Dec 13, 2014 08:00AM ● By Lindsey Cook

Lorraine Chang is all about sticking it out—whether it’s winning over skeptical constituents at their doorstep, reorganizing inefficient corporate and government bureaucracy, or even just making it through the 90th minute of a hot yoga class.

Chang currently sits as Chairperson for the Learning Community Coordinating Council’s 3rd District. Entering her third election, Chang said she’s thought about stepping aside, “But given where we are right now, there’s still so much more I want to be a part of getting done,” she says. “It means too much. I really do love what I’m doing and find it very, very rewarding.”

While sitting in a Women’s Fund of Omaha Ready to Run meeting in 2007, a Westside Community Schools board member informed the group about upcoming elections for the newly formed Learning Community. “I found myself writing the pros and cons as she was talking,” Chang said. “It was this automatic reflex of interest.”

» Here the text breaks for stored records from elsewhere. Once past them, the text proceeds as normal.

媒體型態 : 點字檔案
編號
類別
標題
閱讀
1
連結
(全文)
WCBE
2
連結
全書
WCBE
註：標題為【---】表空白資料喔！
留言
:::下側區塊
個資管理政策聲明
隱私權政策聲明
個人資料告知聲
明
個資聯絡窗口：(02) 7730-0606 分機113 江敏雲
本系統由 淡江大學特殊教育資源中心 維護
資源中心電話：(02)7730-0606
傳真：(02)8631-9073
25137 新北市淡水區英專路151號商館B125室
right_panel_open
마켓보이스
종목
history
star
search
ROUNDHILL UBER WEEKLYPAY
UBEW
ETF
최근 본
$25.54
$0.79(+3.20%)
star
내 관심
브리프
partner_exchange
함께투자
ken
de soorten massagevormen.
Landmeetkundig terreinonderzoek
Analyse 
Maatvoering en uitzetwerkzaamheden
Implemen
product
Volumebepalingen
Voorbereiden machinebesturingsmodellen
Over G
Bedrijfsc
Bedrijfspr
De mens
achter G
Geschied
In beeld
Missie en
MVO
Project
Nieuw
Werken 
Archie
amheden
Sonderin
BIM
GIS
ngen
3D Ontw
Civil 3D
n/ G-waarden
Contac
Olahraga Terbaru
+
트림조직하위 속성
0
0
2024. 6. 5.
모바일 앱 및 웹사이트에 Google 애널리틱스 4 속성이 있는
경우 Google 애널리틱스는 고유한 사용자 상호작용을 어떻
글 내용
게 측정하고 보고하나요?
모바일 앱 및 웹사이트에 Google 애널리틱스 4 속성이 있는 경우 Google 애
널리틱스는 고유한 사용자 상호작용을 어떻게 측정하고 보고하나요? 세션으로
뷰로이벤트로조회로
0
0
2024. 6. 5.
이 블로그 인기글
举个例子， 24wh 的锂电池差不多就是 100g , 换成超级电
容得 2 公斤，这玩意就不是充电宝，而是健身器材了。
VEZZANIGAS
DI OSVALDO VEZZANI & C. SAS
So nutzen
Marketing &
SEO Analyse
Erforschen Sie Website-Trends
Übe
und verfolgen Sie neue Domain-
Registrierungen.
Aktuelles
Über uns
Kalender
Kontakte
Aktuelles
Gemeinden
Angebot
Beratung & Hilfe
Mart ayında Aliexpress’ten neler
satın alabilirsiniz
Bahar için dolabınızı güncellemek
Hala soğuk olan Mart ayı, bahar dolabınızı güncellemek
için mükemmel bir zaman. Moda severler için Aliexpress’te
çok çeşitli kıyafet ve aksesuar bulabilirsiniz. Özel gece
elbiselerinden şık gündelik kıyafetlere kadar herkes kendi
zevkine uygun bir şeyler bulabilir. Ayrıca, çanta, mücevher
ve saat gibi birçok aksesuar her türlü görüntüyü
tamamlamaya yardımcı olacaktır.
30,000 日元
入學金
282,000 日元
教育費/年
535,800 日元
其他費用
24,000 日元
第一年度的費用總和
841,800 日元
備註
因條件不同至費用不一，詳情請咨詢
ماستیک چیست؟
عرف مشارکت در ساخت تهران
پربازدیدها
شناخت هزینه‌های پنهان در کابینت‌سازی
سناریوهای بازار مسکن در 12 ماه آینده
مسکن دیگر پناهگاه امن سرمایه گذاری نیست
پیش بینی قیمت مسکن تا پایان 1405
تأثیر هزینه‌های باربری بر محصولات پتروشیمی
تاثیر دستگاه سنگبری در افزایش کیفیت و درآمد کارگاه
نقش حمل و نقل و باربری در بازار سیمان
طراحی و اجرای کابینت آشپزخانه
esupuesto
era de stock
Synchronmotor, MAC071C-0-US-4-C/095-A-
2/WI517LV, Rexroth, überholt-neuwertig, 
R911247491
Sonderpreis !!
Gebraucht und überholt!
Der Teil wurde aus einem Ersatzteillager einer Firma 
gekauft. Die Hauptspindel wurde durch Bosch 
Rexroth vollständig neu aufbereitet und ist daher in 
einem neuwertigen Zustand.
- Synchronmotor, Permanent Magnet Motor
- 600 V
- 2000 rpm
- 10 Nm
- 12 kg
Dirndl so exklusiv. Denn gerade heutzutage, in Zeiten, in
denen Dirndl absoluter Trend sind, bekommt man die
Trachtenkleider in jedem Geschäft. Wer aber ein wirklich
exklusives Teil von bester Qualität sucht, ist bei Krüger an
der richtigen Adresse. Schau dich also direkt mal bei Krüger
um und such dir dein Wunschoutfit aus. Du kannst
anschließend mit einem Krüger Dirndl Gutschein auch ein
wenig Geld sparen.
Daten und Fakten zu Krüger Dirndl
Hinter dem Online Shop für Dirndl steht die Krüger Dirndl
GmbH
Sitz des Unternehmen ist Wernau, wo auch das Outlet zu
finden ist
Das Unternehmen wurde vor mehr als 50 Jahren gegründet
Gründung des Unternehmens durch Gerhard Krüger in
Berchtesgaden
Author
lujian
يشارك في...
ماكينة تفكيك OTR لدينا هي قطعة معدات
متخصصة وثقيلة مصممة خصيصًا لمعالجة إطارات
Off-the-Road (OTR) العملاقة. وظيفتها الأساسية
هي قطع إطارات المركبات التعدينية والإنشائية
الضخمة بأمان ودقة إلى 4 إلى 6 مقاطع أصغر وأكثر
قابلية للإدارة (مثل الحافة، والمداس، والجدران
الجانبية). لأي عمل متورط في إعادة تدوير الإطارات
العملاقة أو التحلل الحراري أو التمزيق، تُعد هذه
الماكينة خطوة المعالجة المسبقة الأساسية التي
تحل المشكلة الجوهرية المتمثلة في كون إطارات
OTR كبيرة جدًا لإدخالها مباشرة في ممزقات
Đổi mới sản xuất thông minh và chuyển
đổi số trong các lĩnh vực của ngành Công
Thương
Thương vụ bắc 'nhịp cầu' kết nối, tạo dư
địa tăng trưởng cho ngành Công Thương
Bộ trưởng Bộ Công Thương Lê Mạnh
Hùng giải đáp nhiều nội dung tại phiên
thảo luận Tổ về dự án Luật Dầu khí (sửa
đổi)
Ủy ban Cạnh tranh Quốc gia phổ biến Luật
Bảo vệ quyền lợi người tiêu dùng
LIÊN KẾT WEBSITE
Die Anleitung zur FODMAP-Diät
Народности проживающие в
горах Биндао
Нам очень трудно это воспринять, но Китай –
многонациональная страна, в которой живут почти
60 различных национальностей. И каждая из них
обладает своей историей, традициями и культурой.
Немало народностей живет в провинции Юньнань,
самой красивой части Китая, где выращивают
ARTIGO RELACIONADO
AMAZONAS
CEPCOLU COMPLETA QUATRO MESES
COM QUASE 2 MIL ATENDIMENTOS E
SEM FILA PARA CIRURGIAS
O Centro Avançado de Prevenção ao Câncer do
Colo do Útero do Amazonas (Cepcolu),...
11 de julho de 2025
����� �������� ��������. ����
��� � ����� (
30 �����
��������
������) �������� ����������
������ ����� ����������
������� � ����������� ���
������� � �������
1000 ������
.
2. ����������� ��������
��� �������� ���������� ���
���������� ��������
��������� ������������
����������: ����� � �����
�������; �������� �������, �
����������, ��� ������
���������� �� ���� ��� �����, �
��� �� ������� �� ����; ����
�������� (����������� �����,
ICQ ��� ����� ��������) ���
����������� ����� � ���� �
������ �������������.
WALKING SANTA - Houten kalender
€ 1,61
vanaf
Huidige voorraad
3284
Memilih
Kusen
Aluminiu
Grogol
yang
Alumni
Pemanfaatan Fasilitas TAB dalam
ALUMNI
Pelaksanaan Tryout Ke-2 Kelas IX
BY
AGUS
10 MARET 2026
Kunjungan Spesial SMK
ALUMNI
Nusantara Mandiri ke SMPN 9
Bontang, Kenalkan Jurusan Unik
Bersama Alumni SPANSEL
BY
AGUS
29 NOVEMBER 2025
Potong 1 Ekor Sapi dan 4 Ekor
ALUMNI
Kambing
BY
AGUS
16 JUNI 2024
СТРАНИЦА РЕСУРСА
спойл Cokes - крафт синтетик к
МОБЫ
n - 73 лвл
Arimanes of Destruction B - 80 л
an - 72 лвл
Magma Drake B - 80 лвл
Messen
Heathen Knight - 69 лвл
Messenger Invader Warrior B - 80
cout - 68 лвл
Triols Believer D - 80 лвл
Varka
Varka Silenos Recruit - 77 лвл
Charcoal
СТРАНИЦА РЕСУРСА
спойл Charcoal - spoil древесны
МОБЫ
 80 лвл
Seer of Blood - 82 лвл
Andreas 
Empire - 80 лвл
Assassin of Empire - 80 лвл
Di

Developed during a contentious time in Omaha’s evolving education landscape, Chang said the Learning Community was met with intense skepticism she’s still trying to quell.

“When I would walk door to door, people would say, ‘I don’t want it to be taking over my school and telling my district what to do! They’re doing a great job, what’s the Learning Community going to do that’s going to be better? You’re going to take my tax dollars!’ They had all kinds of imaginative things they came up with, so I’d say, ‘We haven’t even started! This group hasn’t even met yet, so tell me what you want it to be because the possibilities are so great and we can make this something that’s really beneficial to the district.’”

Six years later, Chang says change has been slow, but still effective. The Learning Community has developed a more definitive purpose and mission and is taking aim at closing the learning and achievement gaps across socio-economic landscapes.

“We have contracts with Lutheran Family Services to provide family support workers who are in the schools and work with principals and teachers. If there is a child identified as absent a certain amount of days or who is struggling with some other sort of issue, or academics, those are a sign that there’s something going on. And if it’s something outside the school, like a family situation, like transport, or the family’s having the kid babysit, or whatever it may be, the social worker can help identify what the issues are and get the family the help they need,” Chang adds.

Chang said things are starting to click with the Learning Community. “I think we’re just beginning to realize the full potential of the Learning Community, and that’s the greatest benefit over time.”